Ohnehin muss man an Späths Vermögen, die Realität wahrzunehmen, zweifeln, wenn man die flotten Sprüche hört, die er z.B. in einem Vortrag im Mai 2000 in Passau von sich gab. Den seiner Meinung nach grossen Unterschied zwischen der angeblich erfolgreichen amerikanischen Wirtschaftspolitik und der deutschen Misere beschrieb Späth anhand des folgenden Beispiels: "Der Amerikaner kommt vom Kundengespräch zurück und sagt: ,Der Kunde will den absoluten Schwachsinn, aber ich habe mich erkundigt - er ist zahlungsfähig.' Wenn Sie Unternehmer werden wollen, müssen Sie immer so anfangen: ,Wo ist der zahlungskräftige Kunde?'" An Schwachsinn herrscht sicherlich kein Mangel, aber ob noch genügend zahlungskräftige Kunden vorhanden sind, falls Späth nach einem Wahlsieg Stoibers das Wirtschaftsministerium übernimmt? Späth ist ja, wie er wiederholt erklärt hat, der Meinung, es sei ganz eindeutig, wo man Autos zu produzieren habe, wenn der Stundenlohn in Wolfsburg 50 Mark (25 Euro) und in Asien 1 Mark (0,50 Euro) betrage. Es sei auch billiger und einfacher, Chips vom Produzenten in Singapur nach München zu bringen, als von München nach Passau, hat Späth in dem oben erwähnten Passaür Vortrag vor zwei Jahren behauptet. Globalisierungsexperimente dieser Art würden für die deutsche Wirtschaft um ein Vielfaches teurer als das Projekt Treuhand-Späth-Jena, das den Steürzahler von 1991 bis 1994 immerhin 3,5 Mrd. DM kostete.

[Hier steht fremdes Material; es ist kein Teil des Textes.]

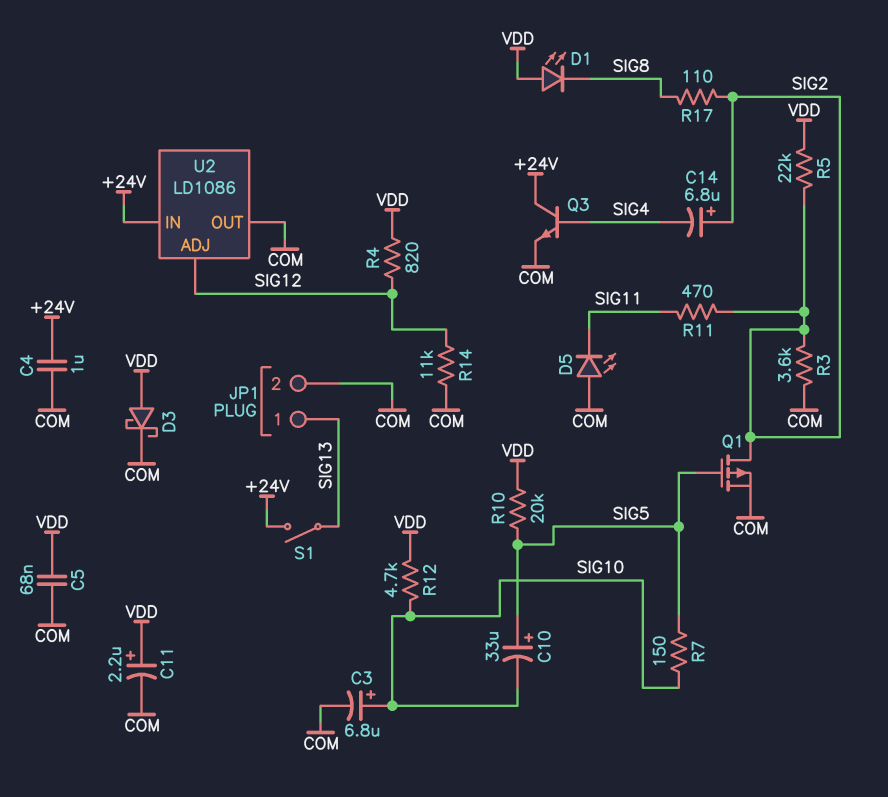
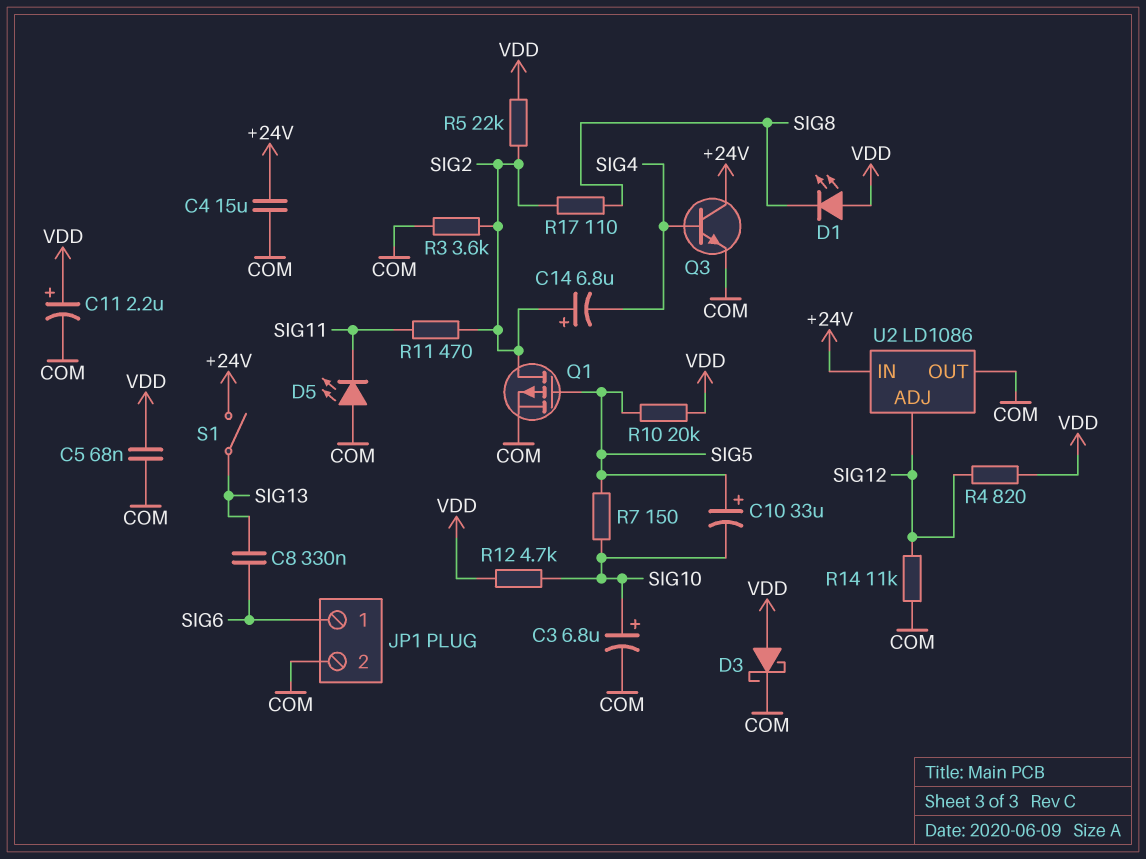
C4: 1uF (+24V, COM) -> 15uF (+24V, COM)
C8: none -> 330nF (SIG6, SIG13)
JP1 pin 1: SIG13 -> SIG6

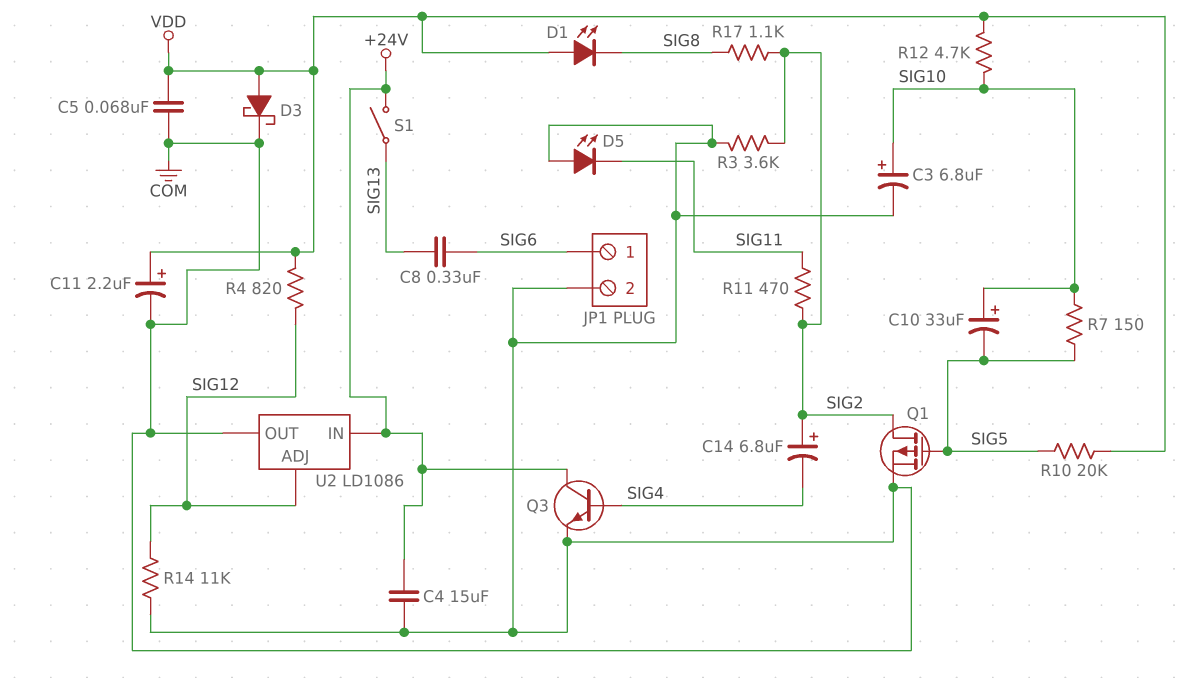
C10: 33uF (plus SIG5, minus SIG10) -> 33uF (plus SIG10, minus SIG5)
R5: 22k (SIG2, VDD) -> none
R17: 110 (SIG2, SIG8) -> 1.1k (SIG2, SIG8)

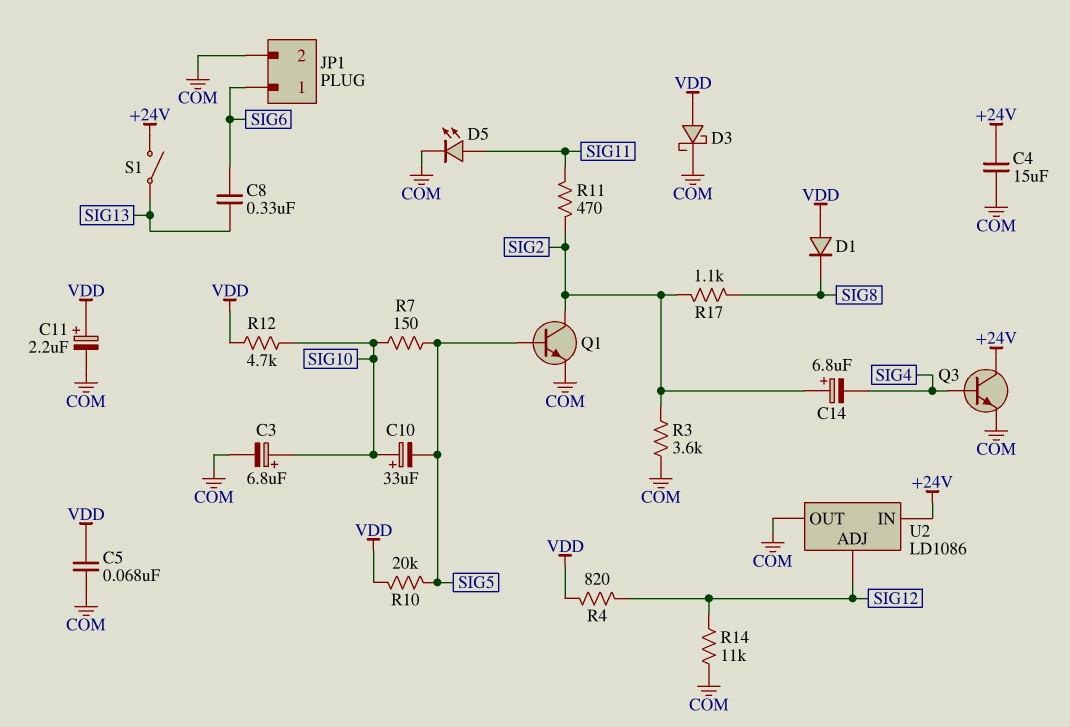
D1: LED (A VDD, K SIG8) -> diode (A VDD, K SIG8)
D5: LED (A COM, K SIG11) -> LED (A SIG11, K COM)
Q1: PMOS (G SIG5, D SIG2, S COM) -> NPN (B SIG5, C SIG2, E COM)

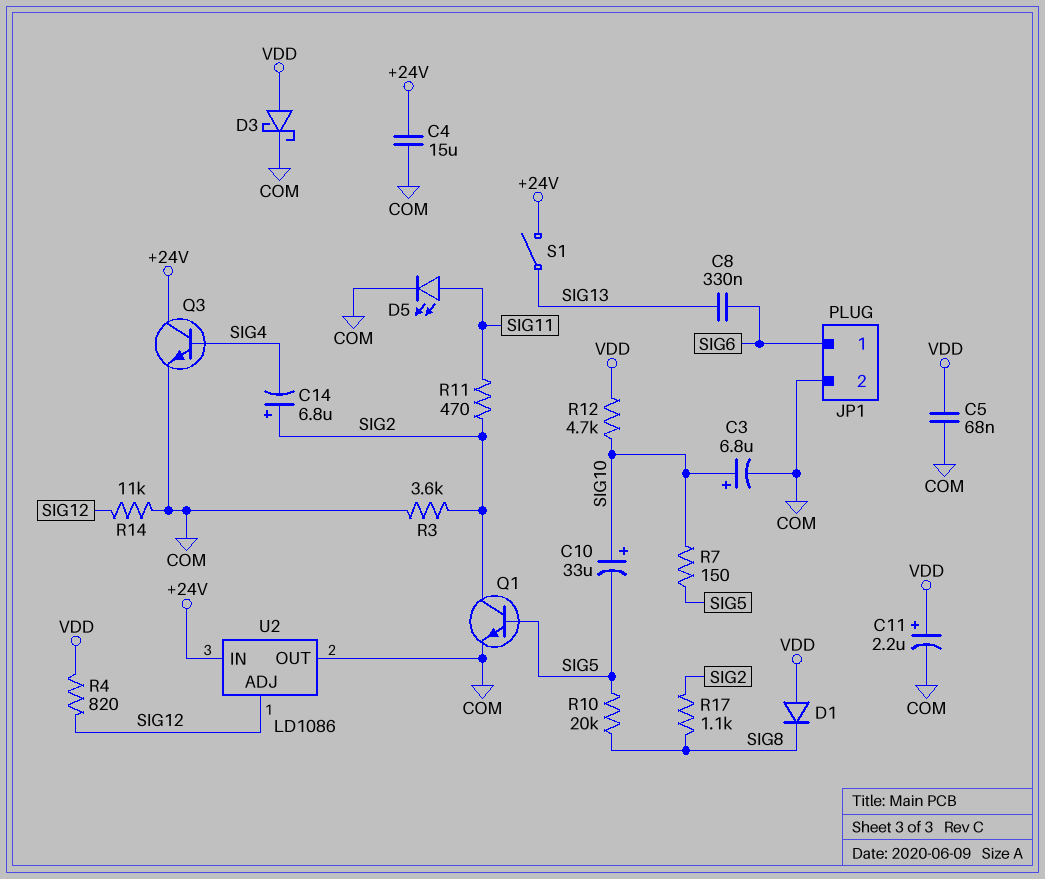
R10: 20k (SIG5, VDD) -> 20k (SIG5, SIG8)

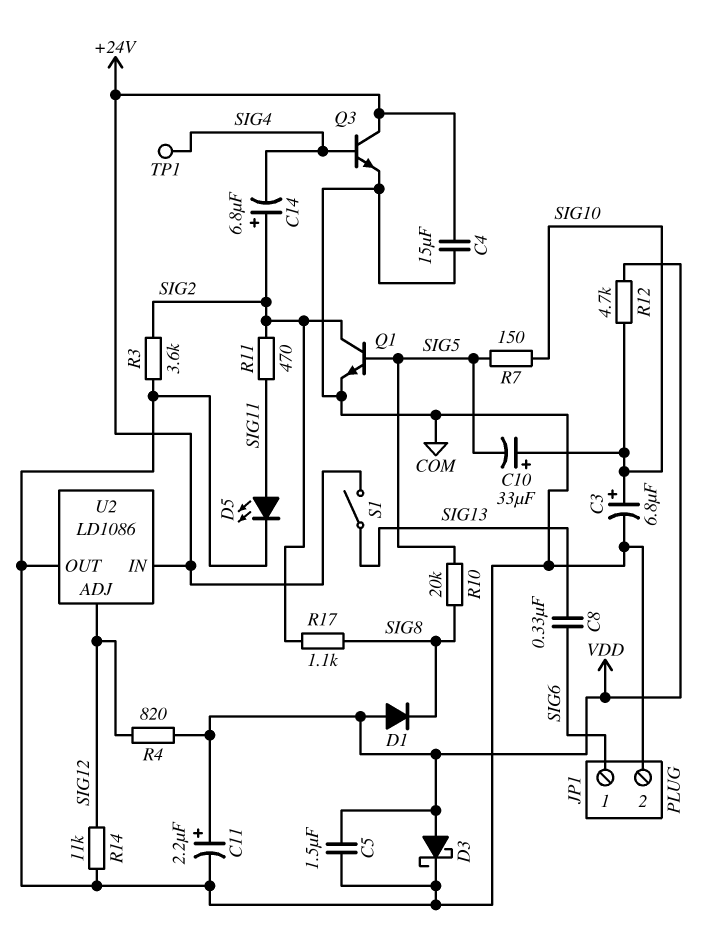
C5: 68nF (COM, VDD) -> 1.5uF (COM, VDD)
TP1: none -> test point (SIG4)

Was Stoiber sich dabei gedacht hat, ausgerechnet Späth in sein "Kompetenzteam" zu berufen, ist nicht so ganz klar, und ob ihm diese Berufung am Ende nicht mehr ärger als Nutzen verschafft, wird sich zeigen. Späth zumindest mag schon an einen Posten in einer künftigen Grossen Koalition gedacht haben, als er vor knapp zwei Wochen den Entwurf der Hartz-Kommission zur Arbeitsmarktreform als "revolutionär" lobte und den amtierenden Kanzler Schröder aufforderte, die Empfehlungen des SPD-Mitglieds Peter Hartz als "Chefsache" noch vor der Wahl zu verwirklichen.